Launched in January, the ELE program provides an affordable way for accountants to complete the additional 30 academic credits to take them to the required 150 credit hours while earning a wage and gaining experience at a firm.
Recruited through their accounting firms, which must enroll in the program, the participants take asynchronous online courses through Tulane University's School of Professional Advancement. The program costs $150 per credit hour, meaning that the total tuition cost for a student needing all 30 credits would be less than $5,000.
"No single initiative will solve the profession's talent shortage," said Susan Coffey, the AICPA’s CEO of public accounting, in a news release. "But the ELE program demonstrates the kind of creativity, collaboration and follow-through we need to remove barriers to a successful and rewarding career in accounting. This is a true partnership of accounting firm innovators, academic leaders and motivated advocates for the profession."
One student who found the program to be affordable and flexible is Minnesotan Clinton Strobel, a senior accountant focusing on health care audits at Wipfli LLP, which he joined in 2017 as a consultant. He finished his bachelor's degree in accounting at Rasmussen University in 2018, then took a leave for seven months in 2023 to study for the CPA exam, which he passed.
Strobel anticipated completing his remaining 30 credits within 12 to 18 months. He told Accounting Today that the coursework is manageable. The online and asynchronous courses help him to meet the challenge of balancing long work hours and taking care of his two young children with his wife, who also works outside the home, he said.
Another staff accountant at Wipfli, Thomas MacGregor, graduated with 146 credits from St. Joseph's College in Maine, where he double-majored in finance and accounting. He has passed the CPA exam and is currently taking two courses this spring semester.
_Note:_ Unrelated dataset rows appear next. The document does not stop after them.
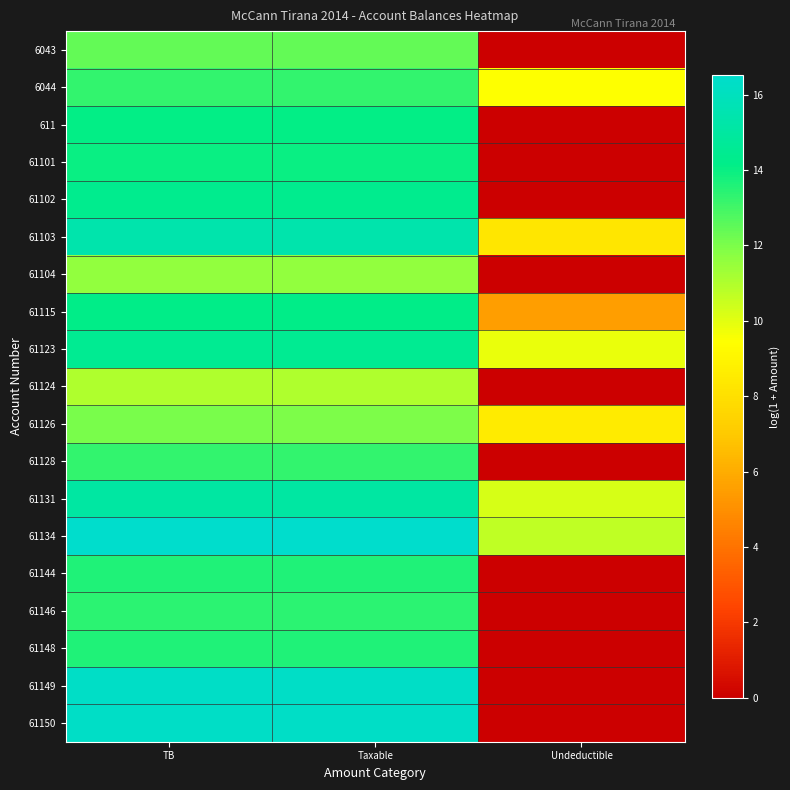

Which has a higher value, Undeductible or TB?

TB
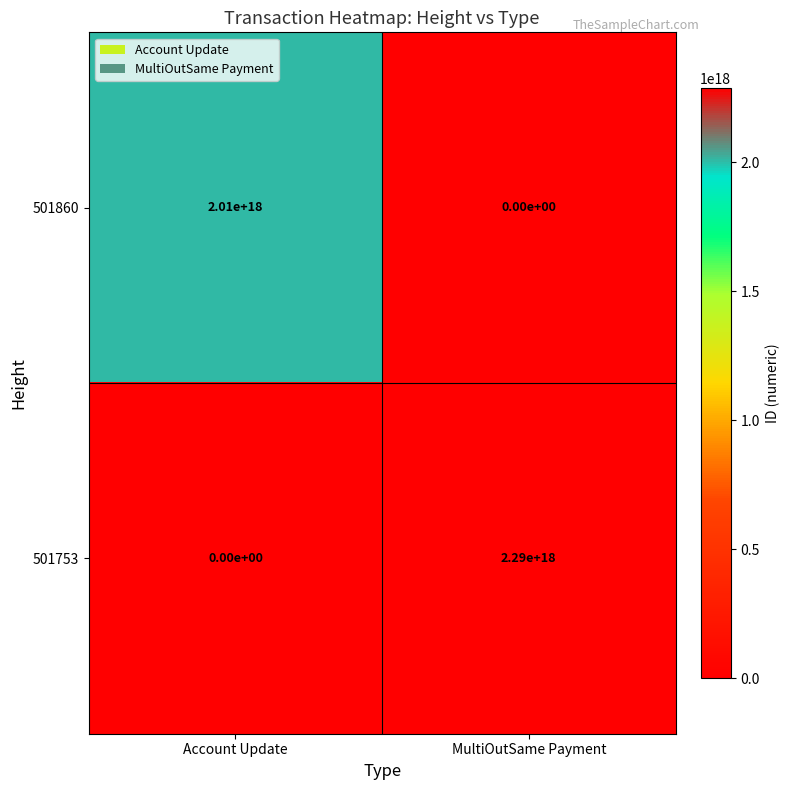

At Account Update, list the series in order from largest to smallest.

501860, 501753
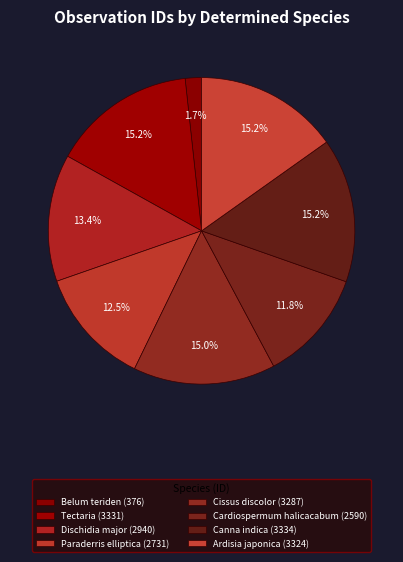

Does any single category account for the majority?

No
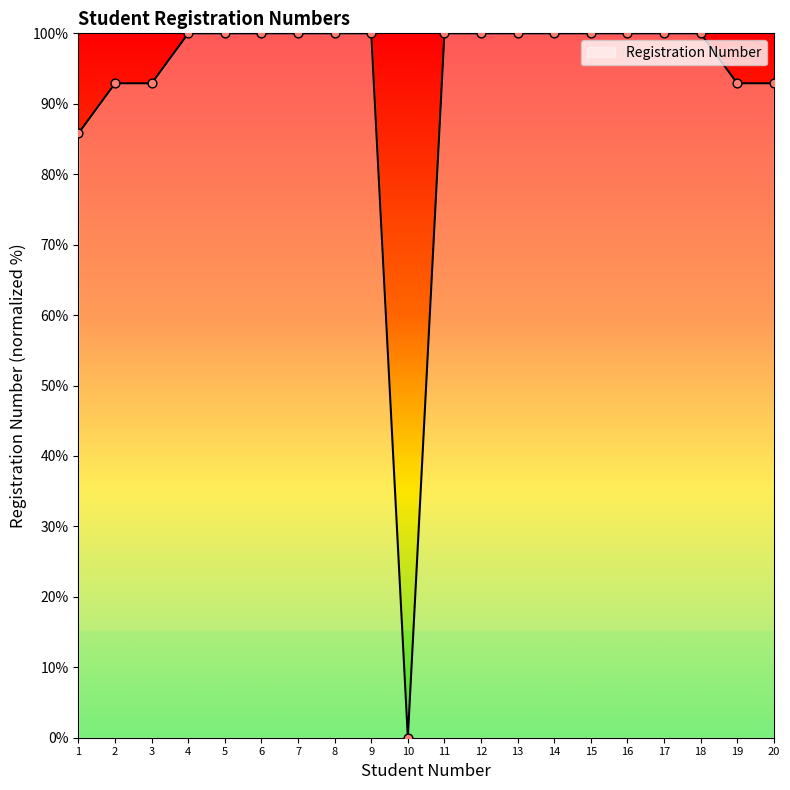

What is the change in value from 2 to 9?

+7.1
"The biggest thing is just being able to have an asynchronous format and not having to meet during the day for a class," he said in an interview. He found the professors to be flexible and reasonable with deadlines and late assignment submissions, considering that the students in the program simultaneously work full-time.
Stephen Sawyer, an associate at Cumberland Foreside, Me.-based McLeod Ascanio, is taking two courses through the ELE program this spring semester. He anticipates completing his remaining 17 credits by the end of this year.
A former Marine, Sawyer double majored in business management and accounting at the University of Southern Maine. He told Accounting Today that the program launched as he graduated and before he enrolled in a more costly master's program.
The program requires firms to give participants adequate time to complete the coursework, and his does, he said. "They're all CPAs,” he said. “They've all done what I'm doing. I'm working 70 hours a week because I like to work, but if I needed to go home right now and take a test, nobody would bat an eye. They all get it."